A 1910 American Abell engine, Dobbins' entry in an engine restoration competition.

If you have a young child or grandchild, go get him or her now.

We’ll wait.

Now take that child’s hand and look at it closely. If the child is around 7 years old, you’ll probably see short, Vienna-sausage-like fingers readying themselves for a growth spurt. If he or she’s about 11, you’ll see fingers on the far side of a couple of growing sessions. They’ll probably seem so thin – hands like two spiders. No matter what, they will not be the hands, yet, of an adult. They will definitely not seem the hands of a steam engineer.

Someone forgot to mention that to Craig Dobbins.
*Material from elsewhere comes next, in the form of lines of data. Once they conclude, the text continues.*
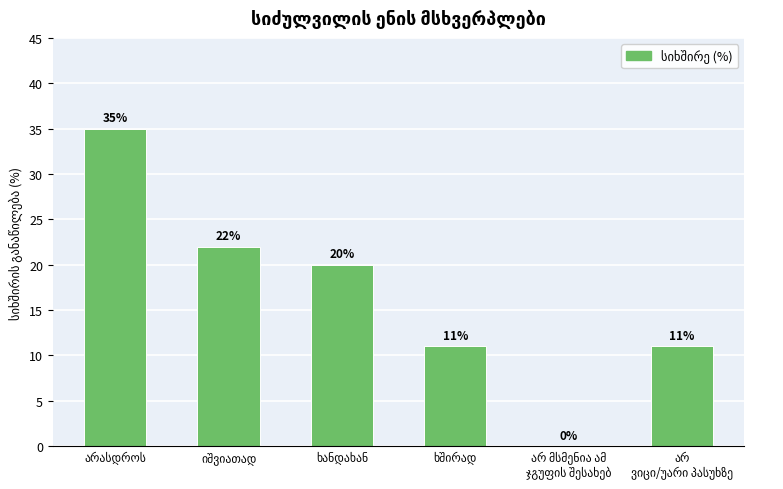

What is the greatest value displayed?

35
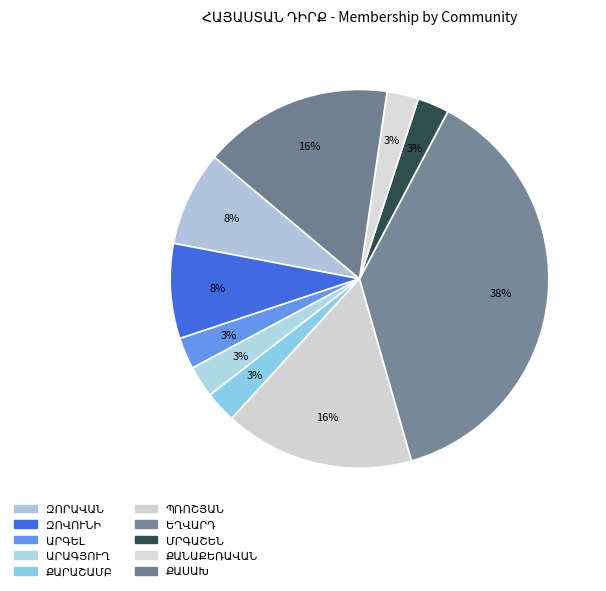

Is there a majority slice in this chart?

No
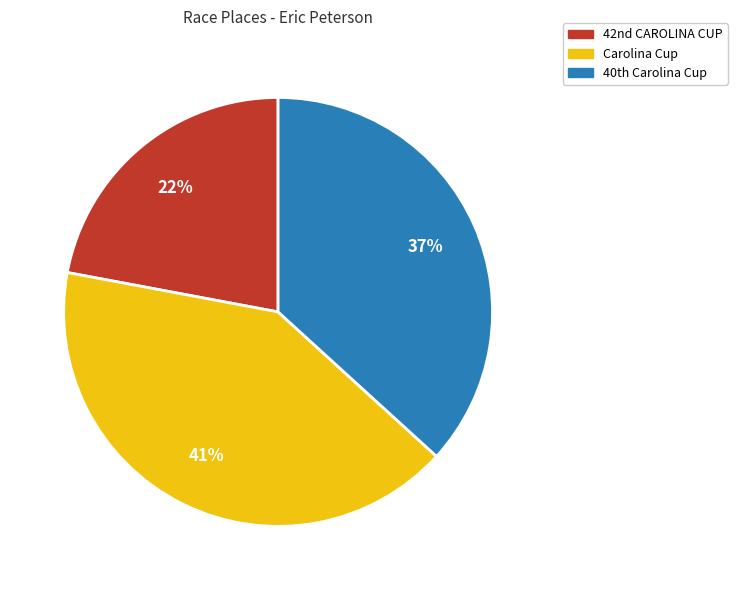

Which category has the biggest portion of the pie?

Carolina Cup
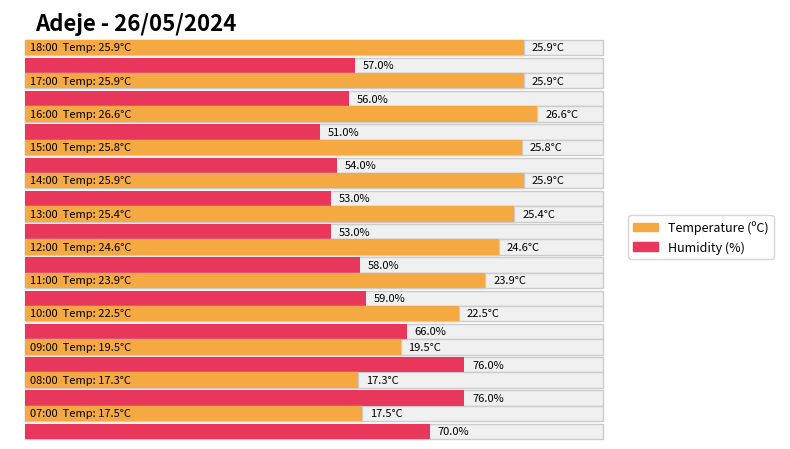

At which category is the sum across all series the highest?

09:00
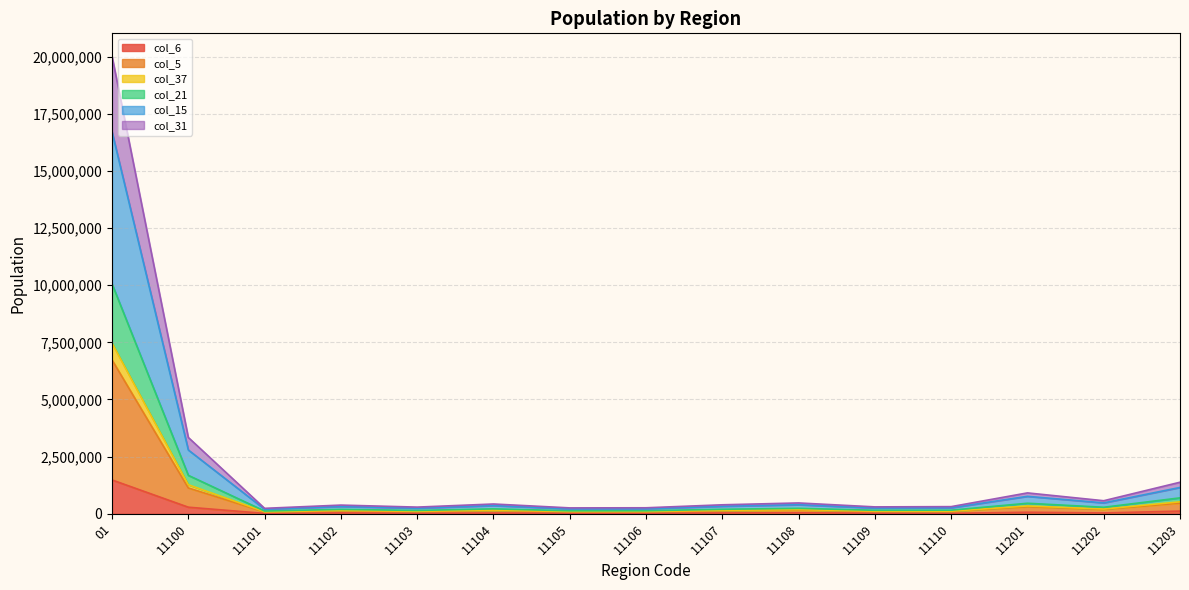

True or false: col_37 and col_5 intersect in this chart.

False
Now 20 years old, Craig began learning to run steam engines at the age of 7, traveling with his father to the Midwest Old Threshers Reunion in Mt. Pleasant, Iowa, from his nearby hometown of Durant, Iowa. Kendall Tippett was the first man to give him a ride on a steam engine and, after that, he would spend the five days in Mt. Pleasant on the platform of a steam engine.

At the age of 11, he sold a ‘bunch’ of hogs he’d raised for 4-H and bought his first steam engine, a 16 hp, two-cylinder, 1916 Nichols & Shepard. He knew to let others do what he couldn’t – steam man Roy Pressley did the crucial boiler work -but he did everything he could do himself. He put in a new flue sheet, new piston rings and repiped it, removing the galvanized pipe and putting in Schedule 80 steel piping. He built, with help, all new water tanks, added a little paint and the job was done.